In determining whether we have the right to receive benefits or the obligation to absorb losses that could potentially be significant to the VIE, we evaluate all of our economic interests in the entity, regardless of form (debt, equity, management and servicing fees, and other contractual arrangements). This evaluation considers all relevant factors of the entity’s design, including: the entity’s capital structure, contractual rights to earnings (losses), subordination of our interests relative to those of other investors, contingent payments, as well as other contractual arrangements that have potential to be economically significant. The evaluation of each of these factors in reaching a conclusion about the potential significance of our economic interests is a matter that requires the exercise of professional judgment.

EXERCISES TO COMPLETE:
A. Render this sentence from the passage on VIE evaluation into Spanish: "The evaluation of each of these factors in reaching a conclusion about the potential significance of our economic interests is a matter that requires the exercise of professional judgment."
B. Answer these questions using the passage on VIE evaluation:
(i) Which forms of economic interest are listed in parentheses?
(ii) What is the first factor of the entity's design named in the list?
(iii) What does the evaluation of these factors require?
C. From the passage on VIE evaluation, reproduce the part that opens with the words containing "In determining whether" and closes with "of professional judgment.".
The listing that comes next has no connection to the passage on VIE evaluation.

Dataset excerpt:
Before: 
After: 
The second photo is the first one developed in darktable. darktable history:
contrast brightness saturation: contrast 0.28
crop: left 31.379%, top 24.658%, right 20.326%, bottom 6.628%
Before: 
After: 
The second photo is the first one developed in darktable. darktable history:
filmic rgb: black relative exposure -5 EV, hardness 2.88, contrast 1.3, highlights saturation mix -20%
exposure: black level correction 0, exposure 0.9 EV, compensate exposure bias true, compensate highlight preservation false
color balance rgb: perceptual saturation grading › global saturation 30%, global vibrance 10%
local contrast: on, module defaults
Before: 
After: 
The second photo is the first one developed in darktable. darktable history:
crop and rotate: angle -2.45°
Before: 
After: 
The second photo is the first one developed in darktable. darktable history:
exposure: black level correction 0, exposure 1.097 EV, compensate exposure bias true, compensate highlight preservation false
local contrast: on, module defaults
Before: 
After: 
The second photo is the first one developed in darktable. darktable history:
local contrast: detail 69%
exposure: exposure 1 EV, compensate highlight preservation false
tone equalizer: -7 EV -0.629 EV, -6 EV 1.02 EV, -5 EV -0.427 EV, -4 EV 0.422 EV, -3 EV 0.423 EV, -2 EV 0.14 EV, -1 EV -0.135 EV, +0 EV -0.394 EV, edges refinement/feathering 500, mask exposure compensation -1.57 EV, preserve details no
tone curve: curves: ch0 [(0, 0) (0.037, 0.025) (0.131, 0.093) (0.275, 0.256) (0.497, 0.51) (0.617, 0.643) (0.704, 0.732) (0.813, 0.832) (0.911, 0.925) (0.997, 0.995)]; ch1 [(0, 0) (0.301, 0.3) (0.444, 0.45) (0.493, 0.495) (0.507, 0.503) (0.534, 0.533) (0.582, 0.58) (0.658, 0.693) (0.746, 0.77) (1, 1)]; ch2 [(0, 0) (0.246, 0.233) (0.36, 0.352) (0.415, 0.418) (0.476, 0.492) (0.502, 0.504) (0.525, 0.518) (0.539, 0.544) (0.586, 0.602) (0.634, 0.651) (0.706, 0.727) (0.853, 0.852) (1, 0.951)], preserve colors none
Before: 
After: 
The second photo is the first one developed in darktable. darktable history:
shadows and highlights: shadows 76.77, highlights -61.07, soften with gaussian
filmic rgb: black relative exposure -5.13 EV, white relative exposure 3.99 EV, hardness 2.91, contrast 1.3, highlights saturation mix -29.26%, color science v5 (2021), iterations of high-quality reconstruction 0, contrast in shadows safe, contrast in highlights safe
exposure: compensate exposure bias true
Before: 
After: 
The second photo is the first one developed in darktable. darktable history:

ANSWERS PER TASK:
A. La evaluación de cada uno de estos factores para llegar a una conclusión sobre la posible importancia de nuestros intereses económicos es una cuestión que requiere el ejercicio del juicio profesional.

B.
(i) Debt, equity, management and servicing fees, and other contractual arrangements.
(ii) The entity's capital structure.
(iii) The exercise of professional judgment.

C.
In determining whether we have the right to receive benefits or the obligation to absorb losses that could potentially be significant to the VIE, we evaluate all of our economic interests in the entity, regardless of form (debt, equity, management and servicing fees, and other contractual arrangements). This evaluation considers all relevant factors of the entity’s design, including: the entity’s capital structure, contractual rights to earnings (losses), subordination of our interests relative to those of other investors, contingent payments, as well as other contractual arrangements that have potential to be economically significant. The evaluation of each of these factors in reaching a conclusion about the potential significance of our economic interests is a matter that requires the exercise of professional judgment.